Output all records exactly.

Page-level text extractions
Content starts

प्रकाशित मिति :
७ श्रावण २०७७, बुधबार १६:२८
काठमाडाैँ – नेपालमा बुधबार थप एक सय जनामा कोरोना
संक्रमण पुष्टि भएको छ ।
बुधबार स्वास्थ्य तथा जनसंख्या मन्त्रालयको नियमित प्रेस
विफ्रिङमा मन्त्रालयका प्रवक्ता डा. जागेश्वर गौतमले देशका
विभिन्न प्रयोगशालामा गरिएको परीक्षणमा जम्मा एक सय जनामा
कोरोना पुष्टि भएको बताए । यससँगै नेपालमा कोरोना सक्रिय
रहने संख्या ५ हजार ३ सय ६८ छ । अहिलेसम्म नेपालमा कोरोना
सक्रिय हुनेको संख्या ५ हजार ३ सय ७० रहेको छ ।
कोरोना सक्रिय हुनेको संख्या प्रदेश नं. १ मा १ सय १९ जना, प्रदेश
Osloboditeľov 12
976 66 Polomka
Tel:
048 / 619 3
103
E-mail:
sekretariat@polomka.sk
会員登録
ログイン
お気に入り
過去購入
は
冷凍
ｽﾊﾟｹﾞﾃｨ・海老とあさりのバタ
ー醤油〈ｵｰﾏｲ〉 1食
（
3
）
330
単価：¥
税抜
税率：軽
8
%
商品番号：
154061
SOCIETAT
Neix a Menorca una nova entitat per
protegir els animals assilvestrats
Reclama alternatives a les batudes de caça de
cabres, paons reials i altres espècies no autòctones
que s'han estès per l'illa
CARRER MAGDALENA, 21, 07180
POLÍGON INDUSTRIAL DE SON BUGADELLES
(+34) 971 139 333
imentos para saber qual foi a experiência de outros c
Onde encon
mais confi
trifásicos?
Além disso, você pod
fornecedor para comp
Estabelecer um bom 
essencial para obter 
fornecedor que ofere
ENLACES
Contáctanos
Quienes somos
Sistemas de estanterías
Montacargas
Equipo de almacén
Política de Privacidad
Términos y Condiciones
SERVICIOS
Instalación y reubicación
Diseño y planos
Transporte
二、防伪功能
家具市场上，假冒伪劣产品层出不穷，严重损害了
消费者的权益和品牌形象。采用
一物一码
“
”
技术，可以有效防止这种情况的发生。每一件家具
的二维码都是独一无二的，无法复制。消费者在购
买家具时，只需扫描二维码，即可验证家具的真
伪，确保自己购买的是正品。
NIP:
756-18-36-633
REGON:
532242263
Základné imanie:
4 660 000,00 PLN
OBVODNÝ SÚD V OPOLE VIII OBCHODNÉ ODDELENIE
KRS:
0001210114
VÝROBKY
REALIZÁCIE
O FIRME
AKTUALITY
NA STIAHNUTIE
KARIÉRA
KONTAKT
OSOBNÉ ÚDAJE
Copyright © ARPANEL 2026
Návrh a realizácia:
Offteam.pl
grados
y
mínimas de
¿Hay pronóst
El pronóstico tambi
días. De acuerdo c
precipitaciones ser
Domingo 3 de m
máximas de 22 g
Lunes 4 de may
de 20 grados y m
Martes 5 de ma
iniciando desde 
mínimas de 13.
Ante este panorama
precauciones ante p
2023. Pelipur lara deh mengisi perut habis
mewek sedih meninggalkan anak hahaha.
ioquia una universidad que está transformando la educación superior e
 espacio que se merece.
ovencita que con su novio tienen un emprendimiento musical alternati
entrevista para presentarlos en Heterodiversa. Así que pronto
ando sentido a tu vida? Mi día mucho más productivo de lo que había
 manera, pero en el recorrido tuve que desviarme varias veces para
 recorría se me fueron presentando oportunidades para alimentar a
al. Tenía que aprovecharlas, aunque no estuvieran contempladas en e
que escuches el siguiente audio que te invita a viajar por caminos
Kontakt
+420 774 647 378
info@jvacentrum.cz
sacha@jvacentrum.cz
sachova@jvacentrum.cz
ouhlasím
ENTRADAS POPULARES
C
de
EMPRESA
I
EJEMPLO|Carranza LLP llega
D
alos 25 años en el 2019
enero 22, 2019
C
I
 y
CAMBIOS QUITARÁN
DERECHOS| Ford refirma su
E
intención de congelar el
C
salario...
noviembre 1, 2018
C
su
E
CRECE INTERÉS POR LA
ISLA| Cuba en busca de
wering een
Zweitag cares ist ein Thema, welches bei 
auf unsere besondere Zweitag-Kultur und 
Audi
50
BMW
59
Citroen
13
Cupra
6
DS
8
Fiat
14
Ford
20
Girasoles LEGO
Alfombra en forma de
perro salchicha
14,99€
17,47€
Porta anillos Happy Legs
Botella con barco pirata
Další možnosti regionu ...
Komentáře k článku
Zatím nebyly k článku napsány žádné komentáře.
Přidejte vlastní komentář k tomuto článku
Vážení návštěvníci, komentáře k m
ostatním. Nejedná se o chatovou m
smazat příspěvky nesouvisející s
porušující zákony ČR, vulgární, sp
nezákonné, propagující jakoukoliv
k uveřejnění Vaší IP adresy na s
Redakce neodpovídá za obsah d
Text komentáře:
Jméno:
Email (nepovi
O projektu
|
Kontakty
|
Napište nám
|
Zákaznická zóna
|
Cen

Content ends

_YOUR SOLUTION_
प्रकाशित मिति :
७ श्रावण २०७७, बुधबार १६:२८
काठमाडाैँ – नेपालमा बुधबार थप एक सय जनामा कोरोना
संक्रमण पुष्टि भएको छ ।
बुधबार स्वास्थ्य तथा जनसंख्या मन्त्रालयको नियमित प्रेस
विफ्रिङमा मन्त्रालयका प्रवक्ता डा. जागेश्वर गौतमले देशका
विभिन्न प्रयोगशालामा गरिएको परीक्षणमा जम्मा एक सय जनामा
कोरोना पुष्टि भएको बताए । यससँगै नेपालमा कोरोना सक्रिय
रहने संख्या ५ हजार ३ सय ६८ छ । अहिलेसम्म नेपालमा कोरोना
सक्रिय हुनेको संख्या ५ हजार ३ सय ७० रहेको छ ।
कोरोना सक्रिय हुनेको संख्या प्रदेश नं. १ मा १ सय १९ जना, प्रदेश
Osloboditeľov 12
976 66 Polomka
Tel:
048 / 619 3
103
E-mail:
sekretariat@polomka.sk
会員登録
ログイン
お気に入り
過去購入
は
冷凍
ｽﾊﾟｹﾞﾃｨ・海老とあさりのバタ
ー醤油〈ｵｰﾏｲ〉 1食
（
3
）
330
単価：¥
税抜
税率：軽
8
%
商品番号：
154061
SOCIETAT
Neix a Menorca una nova entitat per
protegir els animals assilvestrats
Reclama alternatives a les batudes de caça de
cabres, paons reials i altres espècies no autòctones
que s'han estès per l'illa
CARRER MAGDALENA, 21, 07180
POLÍGON INDUSTRIAL DE SON BUGADELLES
(+34) 971 139 333
imentos para saber qual foi a experiência de outros c
Onde encon
mais confi
trifásicos?
Além disso, você pod
fornecedor para comp
Estabelecer um bom 
essencial para obter 
fornecedor que ofere
ENLACES
Contáctanos
Quienes somos
Sistemas de estanterías
Montacargas
Equipo de almacén
Política de Privacidad
Términos y Condiciones
SERVICIOS
Instalación y reubicación
Diseño y planos
Transporte
二、防伪功能
家具市场上，假冒伪劣产品层出不穷，严重损害了
消费者的权益和品牌形象。采用
一物一码
“
”
技术，可以有效防止这种情况的发生。每一件家具
的二维码都是独一无二的，无法复制。消费者在购
买家具时，只需扫描二维码，即可验证家具的真
伪，确保自己购买的是正品。
NIP:
756-18-36-633
REGON:
532242263
Základné imanie:
4 660 000,00 PLN
OBVODNÝ SÚD V OPOLE VIII OBCHODNÉ ODDELENIE
KRS:
0001210114
VÝROBKY
REALIZÁCIE
O FIRME
AKTUALITY
NA STIAHNUTIE
KARIÉRA
KONTAKT
OSOBNÉ ÚDAJE
Copyright © ARPANEL 2026
Návrh a realizácia:
Offteam.pl
grados
y
mínimas de
¿Hay pronóst
El pronóstico tambi
días. De acuerdo c
precipitaciones ser
Domingo 3 de m
máximas de 22 g
Lunes 4 de may
de 20 grados y m
Martes 5 de ma
iniciando desde 
mínimas de 13.
Ante este panorama
precauciones ante p
2023. Pelipur lara deh mengisi perut habis
mewek sedih meninggalkan anak hahaha.
ioquia una universidad que está transformando la educación superior e
 espacio que se merece.
ovencita que con su novio tienen un emprendimiento musical alternati
entrevista para presentarlos en Heterodiversa. Así que pronto
ando sentido a tu vida? Mi día mucho más productivo de lo que había
 manera, pero en el recorrido tuve que desviarme varias veces para
 recorría se me fueron presentando oportunidades para alimentar a
al. Tenía que aprovecharlas, aunque no estuvieran contempladas en e
que escuches el siguiente audio que te invita a viajar por caminos
Kontakt
+420 774 647 378
info@jvacentrum.cz
sacha@jvacentrum.cz
sachova@jvacentrum.cz
ouhlasím
ENTRADAS POPULARES
C
de
EMPRESA
I
EJEMPLO|Carranza LLP llega
D
alos 25 años en el 2019
enero 22, 2019
C
I
 y
CAMBIOS QUITARÁN
DERECHOS| Ford refirma su
E
intención de congelar el
C
salario...
noviembre 1, 2018
C
su
E
CRECE INTERÉS POR LA
ISLA| Cuba en busca de
wering een
Zweitag cares ist ein Thema, welches bei 
auf unsere besondere Zweitag-Kultur und 
Audi
50
BMW
59
Citroen
13
Cupra
6
DS
8
Fiat
14
Ford
20
Girasoles LEGO
Alfombra en forma de
perro salchicha
14,99€
17,47€
Porta anillos Happy Legs
Botella con barco pirata
Další možnosti regionu ...
Komentáře k článku
Zatím nebyly k článku napsány žádné komentáře.
Přidejte vlastní komentář k tomuto článku
Vážení návštěvníci, komentáře k m
ostatním. Nejedná se o chatovou m
smazat příspěvky nesouvisející s
porušující zákony ČR, vulgární, sp
nezákonné, propagující jakoukoliv
k uveřejnění Vaší IP adresy na s
Redakce neodpovídá za obsah d
Text komentáře:
Jméno:
Email (nepovi
O projektu
|
Kontakty
|
Napište nám
|
Zákaznická zóna
|
Cen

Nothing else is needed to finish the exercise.